• The exercise
Please rewrite every row below, putting "division" in place of each "phylum" and leaving everything else unchanged.

• Records to process
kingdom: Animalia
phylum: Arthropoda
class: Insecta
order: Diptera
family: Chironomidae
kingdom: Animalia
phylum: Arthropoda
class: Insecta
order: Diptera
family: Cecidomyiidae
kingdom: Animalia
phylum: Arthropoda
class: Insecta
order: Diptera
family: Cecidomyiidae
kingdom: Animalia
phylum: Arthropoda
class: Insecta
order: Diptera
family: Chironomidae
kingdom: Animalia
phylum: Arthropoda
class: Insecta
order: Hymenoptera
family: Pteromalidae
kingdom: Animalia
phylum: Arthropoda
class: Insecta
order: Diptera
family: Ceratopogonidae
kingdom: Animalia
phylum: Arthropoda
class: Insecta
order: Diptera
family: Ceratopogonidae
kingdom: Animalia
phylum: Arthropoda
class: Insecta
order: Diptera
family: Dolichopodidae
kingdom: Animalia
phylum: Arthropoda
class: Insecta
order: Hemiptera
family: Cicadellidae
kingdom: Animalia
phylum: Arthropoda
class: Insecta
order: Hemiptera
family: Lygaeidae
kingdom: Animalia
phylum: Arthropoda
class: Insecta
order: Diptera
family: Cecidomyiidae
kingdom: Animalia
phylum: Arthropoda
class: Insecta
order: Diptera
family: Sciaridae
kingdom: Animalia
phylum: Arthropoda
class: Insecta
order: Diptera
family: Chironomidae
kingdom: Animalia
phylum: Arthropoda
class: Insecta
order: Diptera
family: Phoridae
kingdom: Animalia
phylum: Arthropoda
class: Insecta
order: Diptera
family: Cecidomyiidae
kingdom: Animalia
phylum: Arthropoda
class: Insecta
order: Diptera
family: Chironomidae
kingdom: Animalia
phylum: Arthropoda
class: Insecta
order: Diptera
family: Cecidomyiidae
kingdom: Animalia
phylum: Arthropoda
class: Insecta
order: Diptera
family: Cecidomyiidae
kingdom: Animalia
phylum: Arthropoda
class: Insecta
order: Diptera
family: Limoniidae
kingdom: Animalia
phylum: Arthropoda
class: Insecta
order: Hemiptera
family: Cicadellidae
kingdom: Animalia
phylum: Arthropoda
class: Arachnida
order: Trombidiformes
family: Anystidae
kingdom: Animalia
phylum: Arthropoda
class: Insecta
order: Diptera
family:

• Solution for this exercise
kingdom: Animalia
division: Arthropoda
class: Insecta
order: Diptera
family: Chironomidae
kingdom: Animalia
division: Arthropoda
class: Insecta
order: Diptera
family: Cecidomyiidae
kingdom: Animalia
division: Arthropoda
class: Insecta
order: Diptera
family: Cecidomyiidae
kingdom: Animalia
division: Arthropoda
class: Insecta
order: Diptera
family: Chironomidae
kingdom: Animalia
division: Arthropoda
class: Insecta
order: Hymenoptera
family: Pteromalidae
kingdom: Animalia
division: Arthropoda
class: Insecta
order: Diptera
family: Ceratopogonidae
kingdom: Animalia
division: Arthropoda
class: Insecta
order: Diptera
family: Ceratopogonidae
kingdom: Animalia
division: Arthropoda
class: Insecta
order: Diptera
family: Dolichopodidae
kingdom: Animalia
division: Arthropoda
class: Insecta
order: Hemiptera
family: Cicadellidae
kingdom: Animalia
division: Arthropoda
class: Insecta
order: Hemiptera
family: Lygaeidae
kingdom: Animalia
division: Arthropoda
class: Insecta
order: Diptera
family: Cecidomyiidae
kingdom: Animalia
division: Arthropoda
class: Insecta
order: Diptera
family: Sciaridae
kingdom: Animalia
division: Arthropoda
class: Insecta
order: Diptera
family: Chironomidae
kingdom: Animalia
division: Arthropoda
class: Insecta
order: Diptera
family: Phoridae
kingdom: Animalia
division: Arthropoda
class: Insecta
order: Diptera
family: Cecidomyiidae
kingdom: Animalia
division: Arthropoda
class: Insecta
order: Diptera
family: Chironomidae
kingdom: Animalia
division: Arthropoda
class: Insecta
order: Diptera
family: Cecidomyiidae
kingdom: Animalia
division: Arthropoda
class: Insecta
order: Diptera
family: Cecidomyiidae
kingdom: Animalia
division: Arthropoda
class: Insecta
order: Diptera
family: Limoniidae
kingdom: Animalia
division: Arthropoda
class: Insecta
order: Hemiptera
family: Cicadellidae
kingdom: Animalia
division: Arthropoda
class: Arachnida
order: Trombidiformes
family: Anystidae
kingdom: Animalia
division: Arthropoda
class: Insecta
order: Diptera
family:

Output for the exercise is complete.